“Levantei o meu jugo para vós e aprendei comigo, pois sou gentil e humilde de coração e encontrarei descanso para as vossas almas. Pois o meu jugo é brando e o meu fardo é leve”. Assim consta no evangelho de Mateus, capítulo 11, versículo 29. Diante de um número elevado de diferentes traduções que existem no mercado editorial ou mesmo em plataformas digitais, optei por fazer uso da versão de um grande pesquisador da Universidade de Coimbra e primeiro tradutor do Novo Testamento para a língua Portuguesa, Dr. Frederico Lourenço. Em virtude de sua dedicação há décadas acerca do grego antigo, tomo como premissa que sua tradução seja a mais fidedigna possível; e é a partir dela que destaco o versículo citado.
Antes, porém, é importante ressaltar que inúmeras são as variações interpretativas para essa passagem; apreciações desde leigos a teólogos e padres, ou seja, não há a pretensão de classificar o que é certo ou errado, mas de evidenciar o caráter linguístico da paráfrase bíblica.
Logo a primeira palavra, “levantei”, reflete mais uma questão de diferença no uso do português europeu e português brasileiro, portanto, não cabe maiores explicações; aqui poderia também facilmente substituir para o termo tomar, como em : “tomem sobre vocês o meu jugo”. Logo em seguida, Jesus usa o termo gentil e é a ele que é necessário dar mais ênfase. Se a análise for sempre baseada na etimologia da palavra, ou seja, no estudo da origem dos termos, conclui-se que gentil deriva do latim gentilis, que significa da mesma família, pátria, nação. Mas é preciso ir um pouco além e lembrar que o evangelho de Mateus, assim como todo o Novo Testamento, fora escrito em grego antigo e o vocábulo usado é Πραΰς- praús (singular), o mesmo verbete utilizado no sermão da montanha, no qual nesse mesmo evangelho, Jesus afirma: “bem-aventurados os gentis” (aqui aparece no plural – praeîs).

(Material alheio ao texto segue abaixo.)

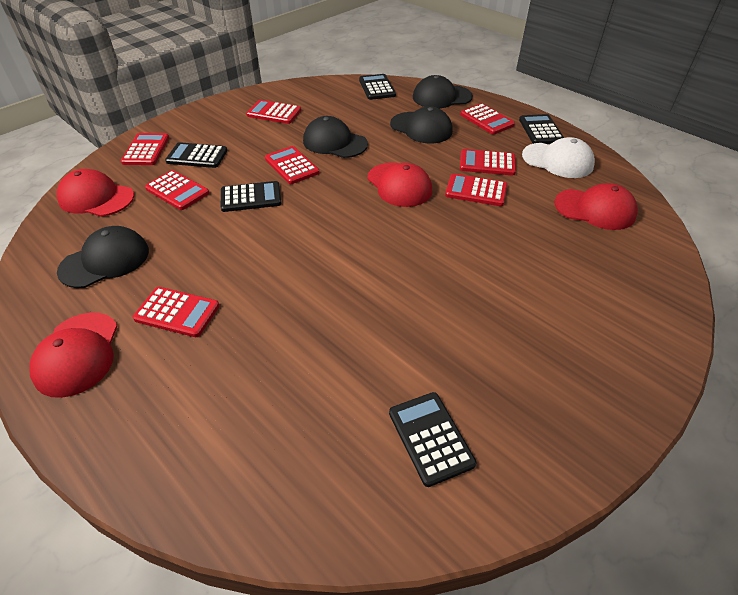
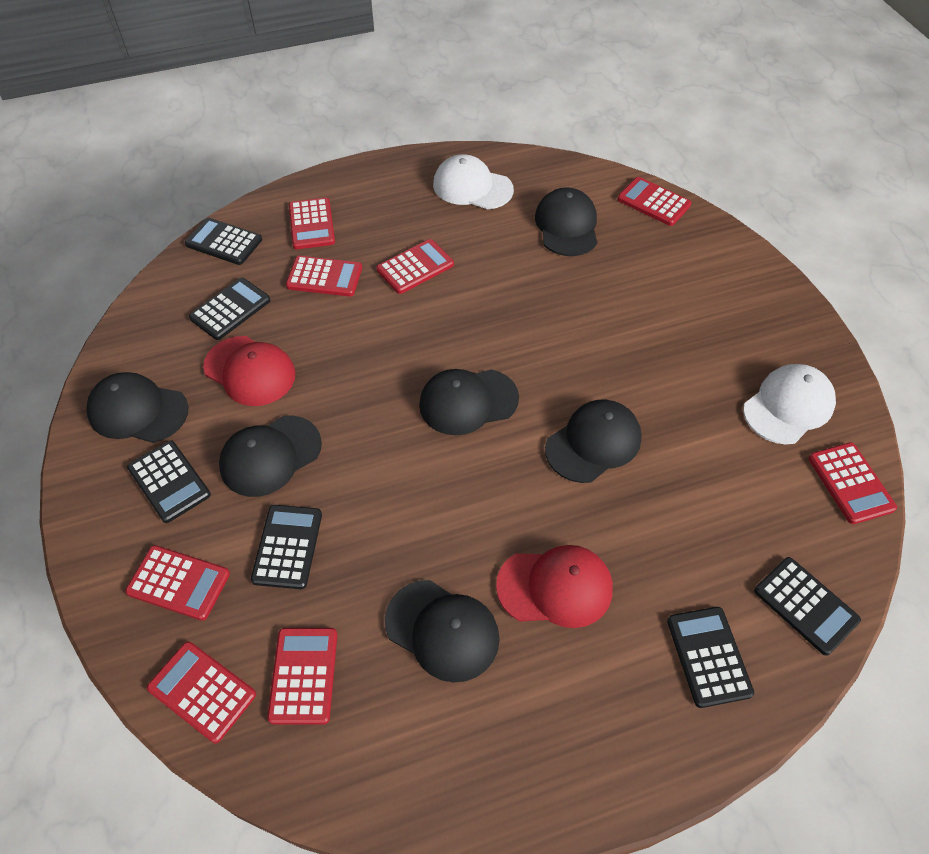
black calculator: [165,142,227,168] [221,181,281,212] [359,74,396,100] [389,392,476,487] [519,114,564,144] = 5 -> [127,440,211,523] [185,218,262,265] [189,278,271,340] [251,505,322,589] [667,607,754,708] [754,557,861,656] = 6
black cap: [57,226,149,288] [303,116,368,158] [390,106,453,144] [413,75,473,108] = 4 -> [86,372,189,443] [219,415,322,497] [385,580,500,683] [419,369,519,435] [535,187,597,256] [545,400,642,483] = 6
red cap: [29,313,117,398] [57,169,134,217] [367,163,432,207] [554,183,638,230] = 4 -> [203,336,295,406] [496,545,613,628] = 2
white cap: [522,137,595,178] = 1 -> [433,154,514,209] [743,364,836,444] = 2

A tradução mais próxima para o termo seria aquele que mostra gentileza amistosa e não exercem violência sobre outrem; já o adjetivo aplicado a animais (cavalos,etc) tomaria como significado o termo “manso”, que no latim toma como tradução algo acostumado à mão”, de manus, “mão”. A gentileza que Cristo propõe não é de submissão como animais castrados; mas o entendimento pleno de saber quem é o seu Senhor e acreditar que a vossa vontade pode ser feita, porque eu, mesmo com o livre-arbítrio, escolho sujeitar-me a Deus.
A frase seguinte contém duas palavras interessantes e que ajudam no entendimento da fala de Jesus, se bem analisadas: jugo e fardo. Logo de início é preciso compreender a dimensão contextual daquele momento que se reflete na linguagem usada, e uma vez que a conjuntura da produção agrícola é predominante, os termos usados acabam também por ir de encontro desse viés. Fardo vem do grego φορτίον (phortíon) e toma como premissa desde a carga e mercadorias à colheita agrícola, levando a uma análise metafórica de algo que causa preocupação. Muitos pesos que carregamos provém da falta de fé e são essas as cargas que Jesus nos diz para jogarmos fora. Não há aqui um chamamento à vida fácil, mas a compreensão de que o fardo é a cruz exata que devemos carregar, mas seu peso nunca pode ser comparado à força e benevolência divina.
Por fim, o jugo, do Latim subjugare, “submeter, dominar”, que por sua vez vem do grego zygon, indicando uma peça de madeira que é usada para juntar dois bois. Jugo também era a denominação de uma peça de madeira em formato de forca, que os romanos utilizavam para fazer passar os inimigos derrotados em batalha. Ou seja, em sentido figurado, o jugo significa domínio, submissão, sujeição, autoridade, obediência. Portanto, se Cristo afirma que seu jugo é brando, depreende-se daqui o entendimento que se tem ao longo de todo o Novo Testamento: Deus é um juiz misericordioso, porque Seu critério de justiça não é igual ao critério humano que usa, em muitos casos, a lei física da ação e reação, mas vai muito além e contraria toda a lógica humana, dando lugar a tudo o que Ele foi, é e sempre será: amor.